» Pictures paired with source code:
....

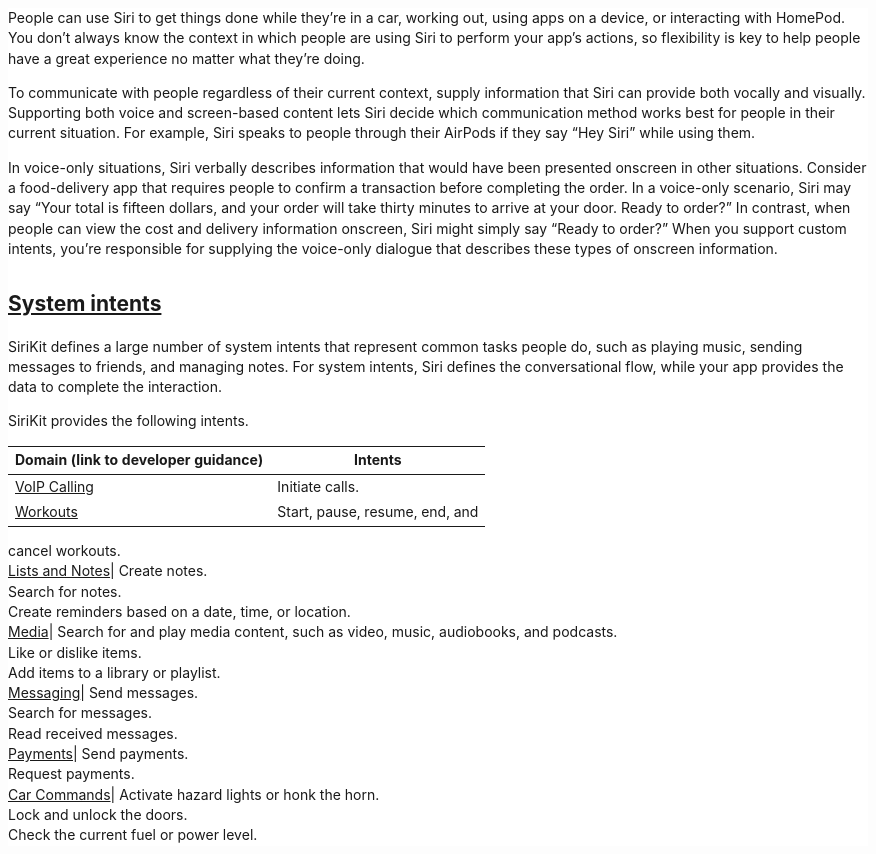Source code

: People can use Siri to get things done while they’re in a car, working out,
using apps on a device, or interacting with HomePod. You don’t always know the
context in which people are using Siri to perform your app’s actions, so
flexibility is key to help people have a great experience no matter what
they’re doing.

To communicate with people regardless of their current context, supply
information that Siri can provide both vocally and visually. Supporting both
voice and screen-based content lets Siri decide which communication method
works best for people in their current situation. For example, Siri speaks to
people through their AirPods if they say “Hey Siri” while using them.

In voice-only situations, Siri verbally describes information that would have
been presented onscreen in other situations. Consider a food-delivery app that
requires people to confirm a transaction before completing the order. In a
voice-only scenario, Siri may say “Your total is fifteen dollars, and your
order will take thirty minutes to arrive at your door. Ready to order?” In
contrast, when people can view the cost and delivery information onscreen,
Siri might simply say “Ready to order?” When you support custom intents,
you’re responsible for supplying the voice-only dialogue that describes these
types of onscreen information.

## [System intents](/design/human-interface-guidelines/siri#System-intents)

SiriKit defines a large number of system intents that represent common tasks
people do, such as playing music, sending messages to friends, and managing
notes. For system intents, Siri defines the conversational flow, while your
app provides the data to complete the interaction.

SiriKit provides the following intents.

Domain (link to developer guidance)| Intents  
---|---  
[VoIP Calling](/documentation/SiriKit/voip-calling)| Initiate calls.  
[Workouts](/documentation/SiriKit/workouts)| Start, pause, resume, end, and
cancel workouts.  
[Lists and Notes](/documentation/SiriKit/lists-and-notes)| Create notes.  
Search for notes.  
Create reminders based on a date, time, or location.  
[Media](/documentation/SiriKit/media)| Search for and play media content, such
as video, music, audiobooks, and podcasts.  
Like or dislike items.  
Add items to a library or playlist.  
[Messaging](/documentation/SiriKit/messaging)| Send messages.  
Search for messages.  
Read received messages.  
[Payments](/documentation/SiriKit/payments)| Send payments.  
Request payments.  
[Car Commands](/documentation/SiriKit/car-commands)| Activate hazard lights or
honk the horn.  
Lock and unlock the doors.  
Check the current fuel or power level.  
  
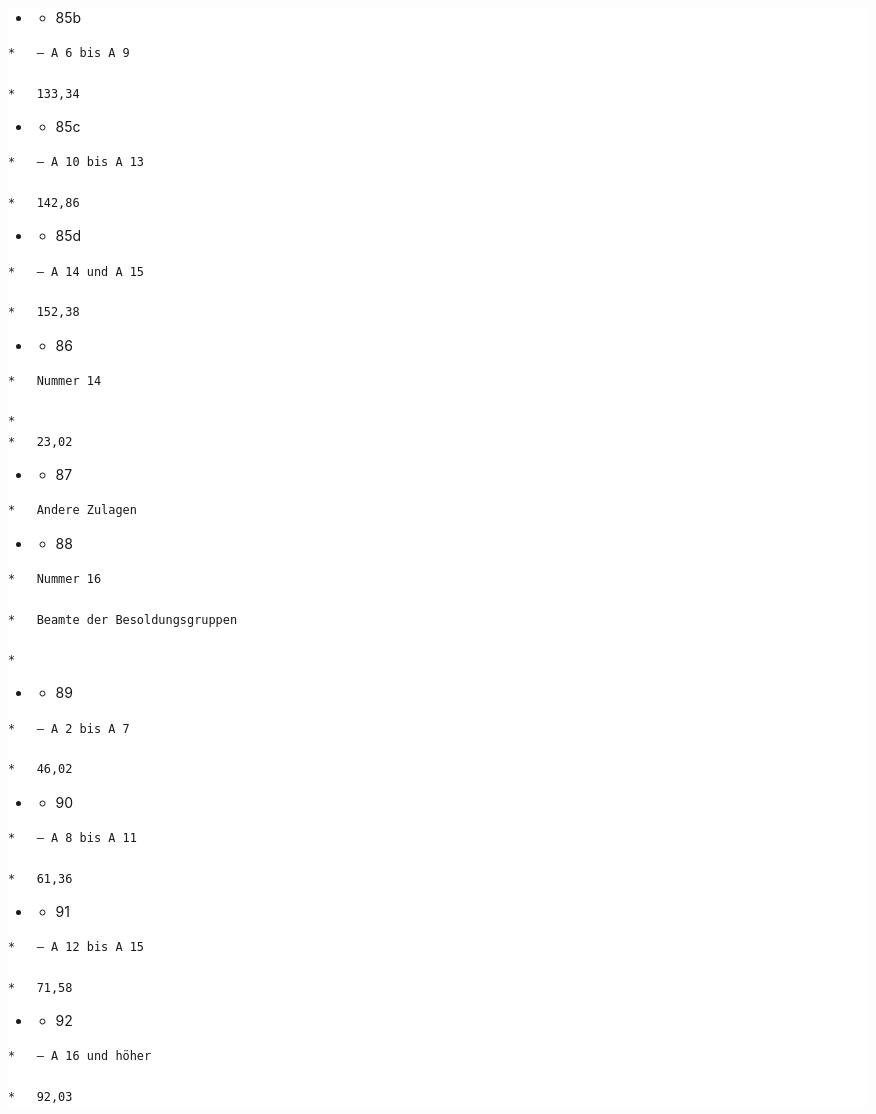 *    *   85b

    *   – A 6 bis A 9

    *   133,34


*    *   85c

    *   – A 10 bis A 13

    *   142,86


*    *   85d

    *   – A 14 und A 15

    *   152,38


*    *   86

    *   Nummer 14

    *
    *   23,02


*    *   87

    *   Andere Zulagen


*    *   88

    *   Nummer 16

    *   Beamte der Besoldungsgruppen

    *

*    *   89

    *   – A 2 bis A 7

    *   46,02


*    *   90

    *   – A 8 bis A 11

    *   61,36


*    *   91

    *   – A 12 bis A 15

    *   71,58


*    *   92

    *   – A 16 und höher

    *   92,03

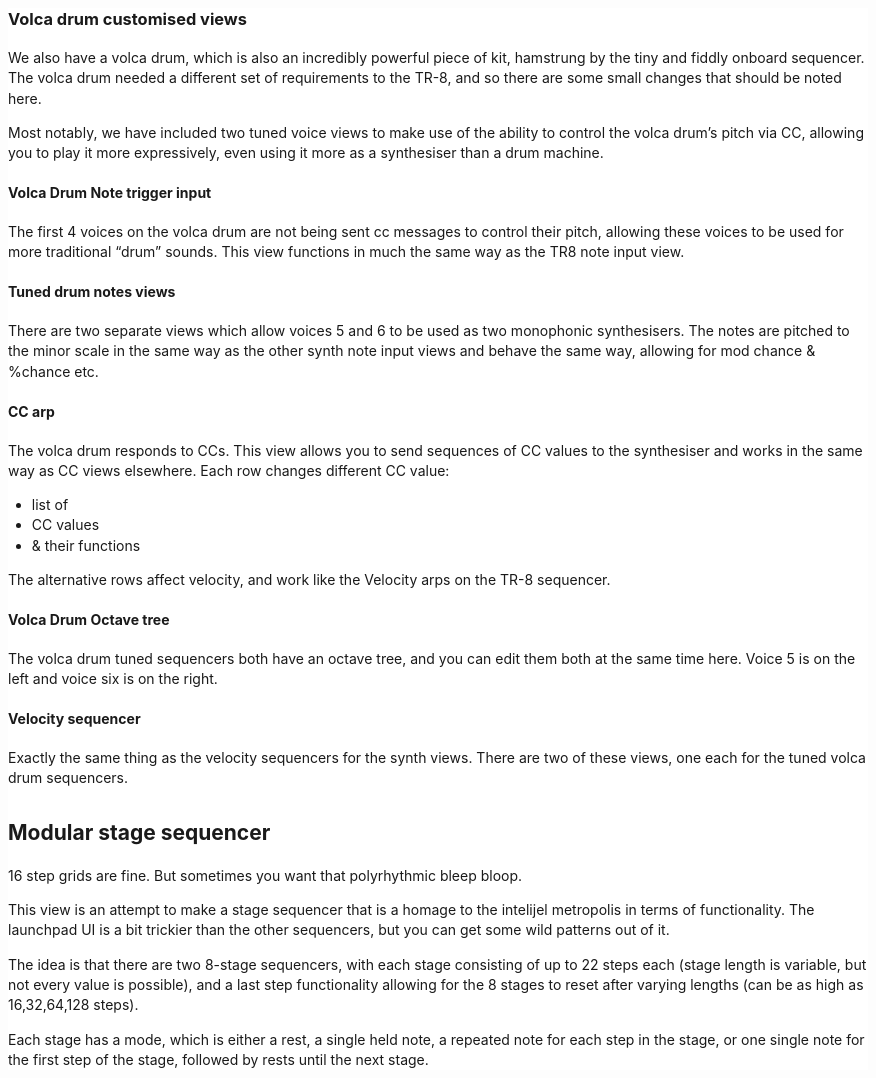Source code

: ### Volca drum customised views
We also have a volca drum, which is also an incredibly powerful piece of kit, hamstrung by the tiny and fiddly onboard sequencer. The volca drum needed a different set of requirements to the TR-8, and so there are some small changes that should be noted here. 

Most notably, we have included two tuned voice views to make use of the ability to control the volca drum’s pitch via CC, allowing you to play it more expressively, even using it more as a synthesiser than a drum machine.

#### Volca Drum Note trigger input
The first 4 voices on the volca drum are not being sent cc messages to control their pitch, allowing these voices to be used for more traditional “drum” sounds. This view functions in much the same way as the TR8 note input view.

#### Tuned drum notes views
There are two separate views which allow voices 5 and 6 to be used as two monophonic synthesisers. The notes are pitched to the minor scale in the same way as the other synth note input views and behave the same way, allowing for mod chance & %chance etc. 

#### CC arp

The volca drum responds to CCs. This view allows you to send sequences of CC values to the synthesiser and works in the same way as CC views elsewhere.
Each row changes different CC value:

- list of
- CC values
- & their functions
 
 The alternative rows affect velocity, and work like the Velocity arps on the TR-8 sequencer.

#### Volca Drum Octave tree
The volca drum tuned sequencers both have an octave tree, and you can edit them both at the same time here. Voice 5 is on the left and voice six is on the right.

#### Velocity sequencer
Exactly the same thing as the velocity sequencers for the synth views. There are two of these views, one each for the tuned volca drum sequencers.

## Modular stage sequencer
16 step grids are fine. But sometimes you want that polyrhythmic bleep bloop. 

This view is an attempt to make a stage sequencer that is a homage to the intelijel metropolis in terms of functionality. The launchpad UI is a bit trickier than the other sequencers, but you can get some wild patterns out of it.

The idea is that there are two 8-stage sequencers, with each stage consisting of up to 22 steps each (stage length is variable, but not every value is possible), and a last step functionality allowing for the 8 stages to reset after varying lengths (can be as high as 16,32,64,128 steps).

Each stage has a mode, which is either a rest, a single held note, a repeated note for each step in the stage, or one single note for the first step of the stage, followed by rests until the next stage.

....

» About this task: Although the records contain pictures, only their text should be repeated, exactly as it appears.

» Result of this exercise:
Source code

: People can use Siri to get things done while they’re in a car, working out,
using apps on a device, or interacting with HomePod. You don’t always know the
context in which people are using Siri to perform your app’s actions, so
flexibility is key to help people have a great experience no matter what
they’re doing.

To communicate with people regardless of their current context, supply
information that Siri can provide both vocally and visually. Supporting both
voice and screen-based content lets Siri decide which communication method
works best for people in their current situation. For example, Siri speaks to
people through their AirPods if they say “Hey Siri” while using them.

In voice-only situations, Siri verbally describes information that would have
been presented onscreen in other situations. Consider a food-delivery app that
requires people to confirm a transaction before completing the order. In a
voice-only scenario, Siri may say “Your total is fifteen dollars, and your
order will take thirty minutes to arrive at your door. Ready to order?” In
contrast, when people can view the cost and delivery information onscreen,
Siri might simply say “Ready to order?” When you support custom intents,
you’re responsible for supplying the voice-only dialogue that describes these
types of onscreen information.

## [System intents](/design/human-interface-guidelines/siri#System-intents)

SiriKit defines a large number of system intents that represent common tasks
people do, such as playing music, sending messages to friends, and managing
notes. For system intents, Siri defines the conversational flow, while your
app provides the data to complete the interaction.

SiriKit provides the following intents.

Domain (link to developer guidance)| Intents  
---|---  
[VoIP Calling](/documentation/SiriKit/voip-calling)| Initiate calls.  
[Workouts](/documentation/SiriKit/workouts)| Start, pause, resume, end, and
cancel workouts.  
[Lists and Notes](/documentation/SiriKit/lists-and-notes)| Create notes.  
Search for notes.  
Create reminders based on a date, time, or location.  
[Media](/documentation/SiriKit/media)| Search for and play media content, such
as video, music, audiobooks, and podcasts.  
Like or dislike items.  
Add items to a library or playlist.  
[Messaging](/documentation/SiriKit/messaging)| Send messages.  
Search for messages.  
Read received messages.  
[Payments](/documentation/SiriKit/payments)| Send payments.  
Request payments.  
[Car Commands](/documentation/SiriKit/car-commands)| Activate hazard lights or
honk the horn.  
Lock and unlock the doors.  
Check the current fuel or power level.  
  
 *    *   85b

    *   – A 6 bis A 9

    *   133,34


*    *   85c

    *   – A 10 bis A 13

    *   142,86


*    *   85d

    *   – A 14 und A 15

    *   152,38


*    *   86

    *   Nummer 14

    *
    *   23,02


*    *   87

    *   Andere Zulagen


*    *   88

    *   Nummer 16

    *   Beamte der Besoldungsgruppen

    *

*    *   89

    *   – A 2 bis A 7

    *   46,02


*    *   90

    *   – A 8 bis A 11

    *   61,36


*    *   91

    *   – A 12 bis A 15

    *   71,58


*    *   92

    *   – A 16 und höher

    *   92,03

Source code

: ### Volca drum customised views
We also have a volca drum, which is also an incredibly powerful piece of kit, hamstrung by the tiny and fiddly onboard sequencer. The volca drum needed a different set of requirements to the TR-8, and so there are some small changes that should be noted here. 

Most notably, we have included two tuned voice views to make use of the ability to control the volca drum’s pitch via CC, allowing you to play it more expressively, even using it more as a synthesiser than a drum machine.

#### Volca Drum Note trigger input
The first 4 voices on the volca drum are not being sent cc messages to control their pitch, allowing these voices to be used for more traditional “drum” sounds. This view functions in much the same way as the TR8 note input view.

#### Tuned drum notes views
There are two separate views which allow voices 5 and 6 to be used as two monophonic synthesisers. The notes are pitched to the minor scale in the same way as the other synth note input views and behave the same way, allowing for mod chance & %chance etc. 

#### CC arp

The volca drum responds to CCs. This view allows you to send sequences of CC values to the synthesiser and works in the same way as CC views elsewhere.
Each row changes different CC value:

- list of
- CC values
- & their functions
 
 The alternative rows affect velocity, and work like the Velocity arps on the TR-8 sequencer.

#### Volca Drum Octave tree
The volca drum tuned sequencers both have an octave tree, and you can edit them both at the same time here. Voice 5 is on the left and voice six is on the right.

#### Velocity sequencer
Exactly the same thing as the velocity sequencers for the synth views. There are two of these views, one each for the tuned volca drum sequencers.

## Modular stage sequencer
16 step grids are fine. But sometimes you want that polyrhythmic bleep bloop. 

This view is an attempt to make a stage sequencer that is a homage to the intelijel metropolis in terms of functionality. The launchpad UI is a bit trickier than the other sequencers, but you can get some wild patterns out of it.

The idea is that there are two 8-stage sequencers, with each stage consisting of up to 22 steps each (stage length is variable, but not every value is possible), and a last step functionality allowing for the 8 stages to reset after varying lengths (can be as high as 16,32,64,128 steps).

Each stage has a mode, which is either a rest, a single held note, a repeated note for each step in the stage, or one single note for the first step of the stage, followed by rests until the next stage.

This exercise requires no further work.